Karachi is a city which has attracted settlers from a very early time. Its roots lie in the Indus Valley Civilization which flourished on the banks of the mighty River Indus and its delta, which passes through Karachi and the adjoining areas.

During the 6th century BC, Persian conquerors settled in the region where Karachi exists today . Alexander the Great captured the region in 326 BC, and founded cities along the River Indus, some of which exist even today. Karachi was known as 'Barbarikon' during the Indo-Greek period. When the Greeks left, the region fell to the Mauryan dynasty, who were in charge for quite some time before a Brahmin emperor took over in 622 AD. Almost a century later, in 711 AD, Muhammad bin Qasim led a successful Muslim attack against the cruel ruler Dahir of Sindh, paving the way for the introduction of Islam in the  Indian subcontinent.

The origin of the name of Karachi has many popular myths attached to it, but the most likely one describes an old fisherwoman by the name of 'Mai Kolachi' who had settled there. The village soon came to be known as 'Kolachi jo Goth' (literally meaning 'the village of Kolachi'), which, through various transformations over the years, finally evolved into 'Karachi'.
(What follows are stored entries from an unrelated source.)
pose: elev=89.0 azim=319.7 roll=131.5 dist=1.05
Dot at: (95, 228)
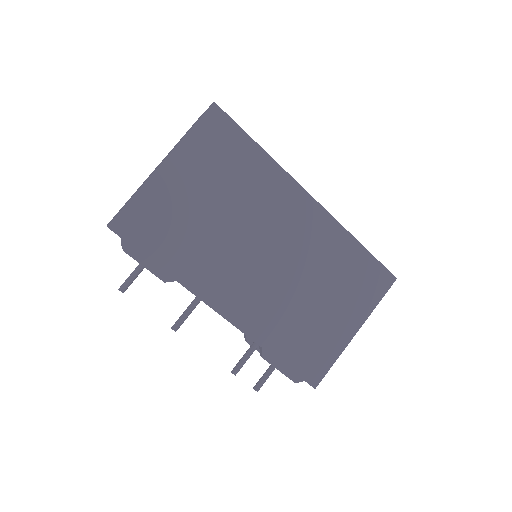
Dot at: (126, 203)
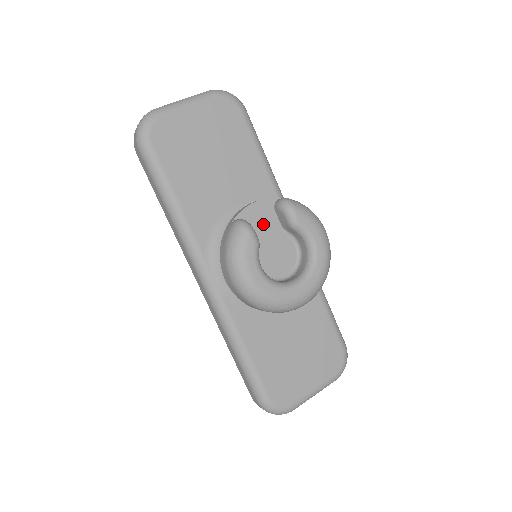
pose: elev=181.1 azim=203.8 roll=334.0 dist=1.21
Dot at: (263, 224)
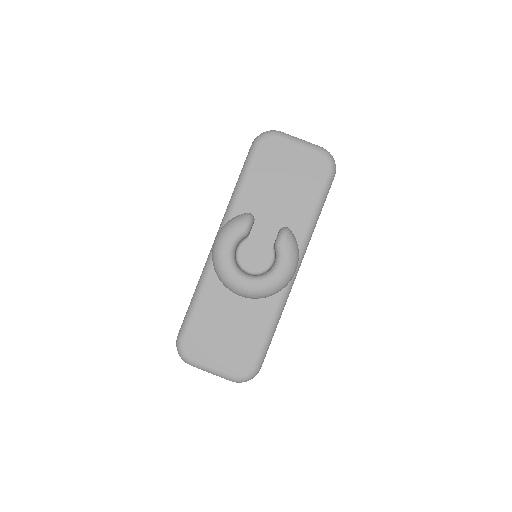
Dot at: (265, 231)
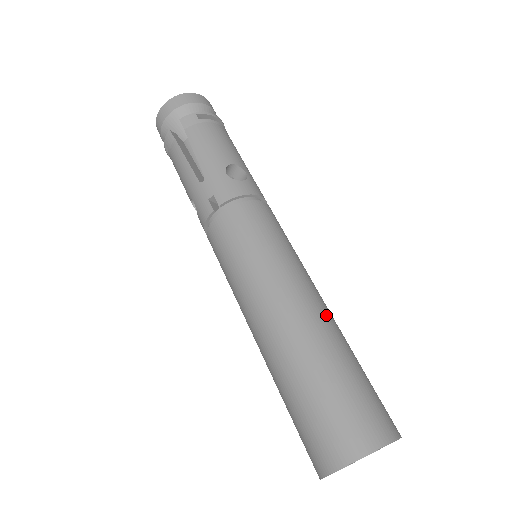
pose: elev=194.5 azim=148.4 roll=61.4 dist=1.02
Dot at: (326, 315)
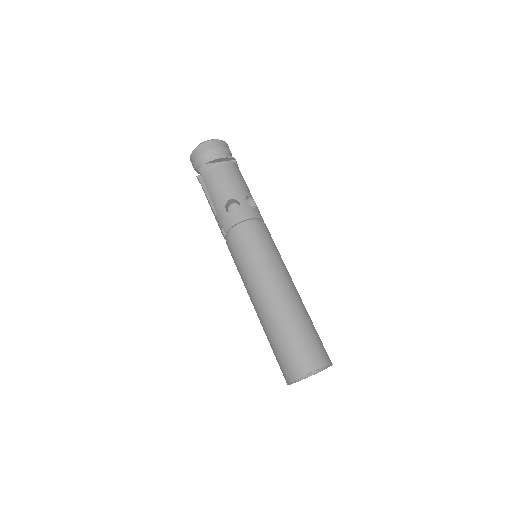
Dot at: (284, 300)
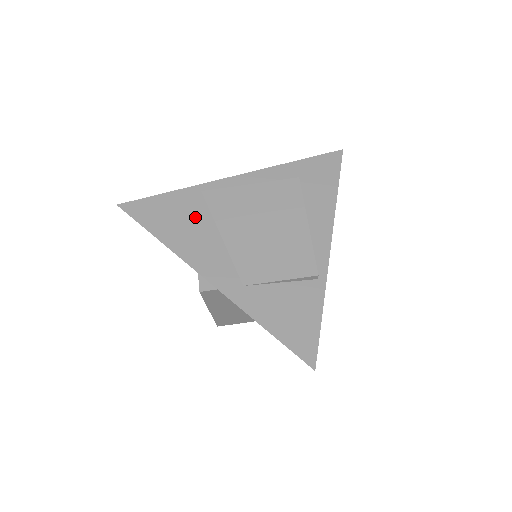
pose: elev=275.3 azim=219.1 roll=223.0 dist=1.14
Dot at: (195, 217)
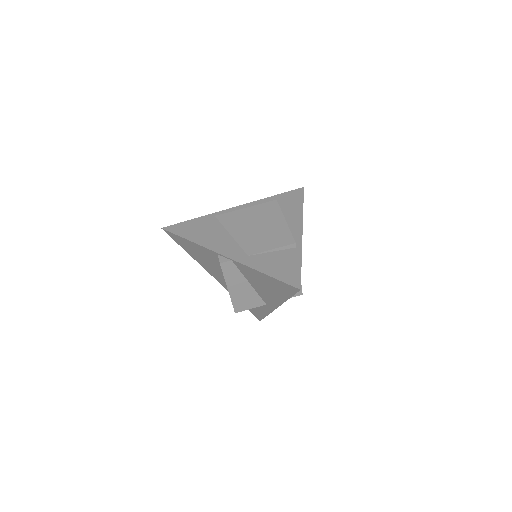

Karachi was owned by the the Khan of Kalat and passed into the hands of the Talpur Amirs of Baluchistan in 1789. They erected a small fort at Manora. By 1815 the town began to attract small fishermen communities.On the first of February, 1839, a British vessel, HMS Wellesley, anchored off the coast of Manora. By the third, the fort at Manora had surrendered without firing a single shot. The British, after assuming authority, began developing Karachi as a major port and city. By 1847, Karachi was a bustling town of 50 000 souls. Infrastructure provision and general construction were on the rise, major roads were built, and rail connections were made to other prominent cities. Buildings such as the Frere Hall, the Holy Trinity Church, the Sindh Assembly Building, and the majestic Empress Market all added to the glory of Karachi.  Karachi became the capital of Pakistan when the nation was founded in 1947, but the capital was later shifted to Islamabad in 1959.